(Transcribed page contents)
▼▼▼
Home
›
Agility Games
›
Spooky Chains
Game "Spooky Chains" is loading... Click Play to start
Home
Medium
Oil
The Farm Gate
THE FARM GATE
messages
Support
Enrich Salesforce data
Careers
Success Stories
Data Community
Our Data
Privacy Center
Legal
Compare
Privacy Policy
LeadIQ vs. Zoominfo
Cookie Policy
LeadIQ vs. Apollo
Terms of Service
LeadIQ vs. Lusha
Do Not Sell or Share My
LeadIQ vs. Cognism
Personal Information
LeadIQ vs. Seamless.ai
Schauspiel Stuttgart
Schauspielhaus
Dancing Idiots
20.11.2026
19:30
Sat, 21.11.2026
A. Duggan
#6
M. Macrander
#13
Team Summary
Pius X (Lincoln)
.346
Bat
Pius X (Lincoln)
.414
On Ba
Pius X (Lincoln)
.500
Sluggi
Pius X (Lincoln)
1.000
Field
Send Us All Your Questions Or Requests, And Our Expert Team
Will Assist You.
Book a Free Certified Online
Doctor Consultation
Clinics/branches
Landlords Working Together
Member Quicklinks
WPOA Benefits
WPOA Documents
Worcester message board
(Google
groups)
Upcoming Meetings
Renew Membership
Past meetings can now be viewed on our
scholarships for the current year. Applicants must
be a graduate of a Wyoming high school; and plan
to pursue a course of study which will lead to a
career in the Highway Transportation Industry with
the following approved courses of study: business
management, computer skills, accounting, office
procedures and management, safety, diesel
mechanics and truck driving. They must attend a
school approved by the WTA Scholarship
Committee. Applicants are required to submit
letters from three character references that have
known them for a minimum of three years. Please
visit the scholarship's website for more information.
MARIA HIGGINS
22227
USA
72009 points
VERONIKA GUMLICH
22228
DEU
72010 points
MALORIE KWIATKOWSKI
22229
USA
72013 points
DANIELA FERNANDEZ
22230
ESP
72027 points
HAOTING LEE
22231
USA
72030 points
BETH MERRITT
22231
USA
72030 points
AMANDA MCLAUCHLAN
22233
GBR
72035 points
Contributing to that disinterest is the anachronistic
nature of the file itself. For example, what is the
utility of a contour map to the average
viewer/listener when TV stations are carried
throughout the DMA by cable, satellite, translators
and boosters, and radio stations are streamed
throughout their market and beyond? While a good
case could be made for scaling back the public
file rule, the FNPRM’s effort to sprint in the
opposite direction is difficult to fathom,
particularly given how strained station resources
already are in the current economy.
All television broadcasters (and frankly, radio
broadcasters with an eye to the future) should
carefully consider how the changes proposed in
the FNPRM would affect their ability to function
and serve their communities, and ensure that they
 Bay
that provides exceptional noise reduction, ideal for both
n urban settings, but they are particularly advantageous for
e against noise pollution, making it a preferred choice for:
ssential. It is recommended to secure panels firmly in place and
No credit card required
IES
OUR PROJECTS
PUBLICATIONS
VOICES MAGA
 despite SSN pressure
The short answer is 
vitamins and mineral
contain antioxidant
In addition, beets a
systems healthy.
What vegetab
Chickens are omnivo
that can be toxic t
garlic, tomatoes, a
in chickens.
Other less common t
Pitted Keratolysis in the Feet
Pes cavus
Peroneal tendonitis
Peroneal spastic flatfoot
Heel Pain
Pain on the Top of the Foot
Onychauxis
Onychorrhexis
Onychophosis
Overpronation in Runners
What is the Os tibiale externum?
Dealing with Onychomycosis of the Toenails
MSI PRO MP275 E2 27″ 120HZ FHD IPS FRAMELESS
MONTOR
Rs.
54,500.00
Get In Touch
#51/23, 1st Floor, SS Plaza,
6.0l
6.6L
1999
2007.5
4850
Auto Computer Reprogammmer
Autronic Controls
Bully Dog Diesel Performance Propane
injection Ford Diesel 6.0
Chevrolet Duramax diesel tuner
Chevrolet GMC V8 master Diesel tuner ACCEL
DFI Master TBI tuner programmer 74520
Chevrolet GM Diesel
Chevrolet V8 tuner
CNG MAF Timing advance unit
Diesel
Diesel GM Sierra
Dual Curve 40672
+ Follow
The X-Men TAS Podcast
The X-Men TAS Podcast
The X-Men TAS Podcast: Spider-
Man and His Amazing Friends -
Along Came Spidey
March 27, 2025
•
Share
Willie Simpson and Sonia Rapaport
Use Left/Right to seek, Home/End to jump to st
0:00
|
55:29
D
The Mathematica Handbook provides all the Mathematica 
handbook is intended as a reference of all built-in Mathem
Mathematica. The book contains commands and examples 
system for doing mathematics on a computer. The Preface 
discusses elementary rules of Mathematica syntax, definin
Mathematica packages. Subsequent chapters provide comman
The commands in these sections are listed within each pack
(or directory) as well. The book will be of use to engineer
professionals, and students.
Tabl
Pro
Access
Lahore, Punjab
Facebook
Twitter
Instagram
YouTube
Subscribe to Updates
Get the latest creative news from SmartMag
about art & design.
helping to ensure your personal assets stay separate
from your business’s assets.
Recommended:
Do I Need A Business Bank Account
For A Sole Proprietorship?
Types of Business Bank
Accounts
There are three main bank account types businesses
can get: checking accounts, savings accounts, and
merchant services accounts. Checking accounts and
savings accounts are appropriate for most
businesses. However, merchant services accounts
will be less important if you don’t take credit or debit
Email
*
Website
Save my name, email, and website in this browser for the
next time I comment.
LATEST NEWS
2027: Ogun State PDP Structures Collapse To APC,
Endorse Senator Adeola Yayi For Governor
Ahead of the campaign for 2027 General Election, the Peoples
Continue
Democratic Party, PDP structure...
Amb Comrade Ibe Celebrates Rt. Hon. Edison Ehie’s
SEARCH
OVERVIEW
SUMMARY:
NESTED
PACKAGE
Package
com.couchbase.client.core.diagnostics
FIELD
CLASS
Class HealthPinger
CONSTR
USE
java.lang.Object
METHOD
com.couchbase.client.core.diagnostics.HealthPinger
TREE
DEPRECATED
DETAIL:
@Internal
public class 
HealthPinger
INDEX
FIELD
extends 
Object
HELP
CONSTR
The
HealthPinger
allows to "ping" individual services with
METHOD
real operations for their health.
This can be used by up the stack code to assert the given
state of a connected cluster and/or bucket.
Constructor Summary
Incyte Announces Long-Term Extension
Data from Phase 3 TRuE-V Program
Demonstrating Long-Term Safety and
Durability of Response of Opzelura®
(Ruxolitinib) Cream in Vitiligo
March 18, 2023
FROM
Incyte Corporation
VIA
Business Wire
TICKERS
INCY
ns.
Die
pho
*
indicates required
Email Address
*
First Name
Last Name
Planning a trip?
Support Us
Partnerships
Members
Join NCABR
▲▲▲
◆ **EXERCISE AIM**
Every line in the data that holds the string "noise" should be returned.

◆ **TASK SOLUTION**
that provides exceptional noise reduction, ideal for both
e against noise pollution, making it a preferred choice for:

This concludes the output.